*** Opening Data section ***

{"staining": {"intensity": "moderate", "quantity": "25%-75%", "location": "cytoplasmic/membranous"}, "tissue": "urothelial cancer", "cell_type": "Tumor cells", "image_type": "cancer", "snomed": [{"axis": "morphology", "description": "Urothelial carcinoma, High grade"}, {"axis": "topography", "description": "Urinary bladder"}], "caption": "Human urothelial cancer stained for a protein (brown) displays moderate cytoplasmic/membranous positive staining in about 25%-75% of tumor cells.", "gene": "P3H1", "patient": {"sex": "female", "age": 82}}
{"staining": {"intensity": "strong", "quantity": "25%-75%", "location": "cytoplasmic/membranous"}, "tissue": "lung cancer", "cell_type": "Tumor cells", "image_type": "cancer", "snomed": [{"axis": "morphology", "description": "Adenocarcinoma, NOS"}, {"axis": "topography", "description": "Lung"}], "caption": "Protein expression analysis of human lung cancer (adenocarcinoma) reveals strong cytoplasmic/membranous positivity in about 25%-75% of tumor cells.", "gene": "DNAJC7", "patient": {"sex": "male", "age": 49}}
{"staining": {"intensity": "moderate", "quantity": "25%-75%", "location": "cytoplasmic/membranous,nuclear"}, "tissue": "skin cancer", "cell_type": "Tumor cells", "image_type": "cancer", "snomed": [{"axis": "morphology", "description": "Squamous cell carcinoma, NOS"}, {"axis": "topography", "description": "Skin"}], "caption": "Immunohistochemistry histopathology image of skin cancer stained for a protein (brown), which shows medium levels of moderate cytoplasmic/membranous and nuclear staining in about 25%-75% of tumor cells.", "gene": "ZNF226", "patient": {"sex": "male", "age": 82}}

*** Closing Data section ***

Write out the material again, exactly as shown above.

### Answer to the exercise
{"staining": {"intensity": "moderate", "quantity": "25%-75%", "location": "cytoplasmic/membranous"}, "tissue": "urothelial cancer", "cell_type": "Tumor cells", "image_type": "cancer", "snomed": [{"axis": "morphology", "description": "Urothelial carcinoma, High grade"}, {"axis": "topography", "description": "Urinary bladder"}], "caption": "Human urothelial cancer stained for a protein (brown) displays moderate cytoplasmic/membranous positive staining in about 25%-75% of tumor cells.", "gene": "P3H1", "patient": {"sex": "female", "age": 82}}
{"staining": {"intensity": "strong", "quantity": "25%-75%", "location": "cytoplasmic/membranous"}, "tissue": "lung cancer", "cell_type": "Tumor cells", "image_type": "cancer", "snomed": [{"axis": "morphology", "description": "Adenocarcinoma, NOS"}, {"axis": "topography", "description": "Lung"}], "caption": "Protein expression analysis of human lung cancer (adenocarcinoma) reveals strong cytoplasmic/membranous positivity in about 25%-75% of tumor cells.", "gene": "DNAJC7", "patient": {"sex": "male", "age": 49}}
{"staining": {"intensity": "moderate", "quantity": "25%-75%", "location": "cytoplasmic/membranous,nuclear"}, "tissue": "skin cancer", "cell_type": "Tumor cells", "image_type": "cancer", "snomed": [{"axis": "morphology", "description": "Squamous cell carcinoma, NOS"}, {"axis": "topography", "description": "Skin"}], "caption": "Immunohistochemistry histopathology image of skin cancer stained for a protein (brown), which shows medium levels of moderate cytoplasmic/membranous and nuclear staining in about 25%-75% of tumor cells.", "gene": "ZNF226", "patient": {"sex": "male", "age": 82}}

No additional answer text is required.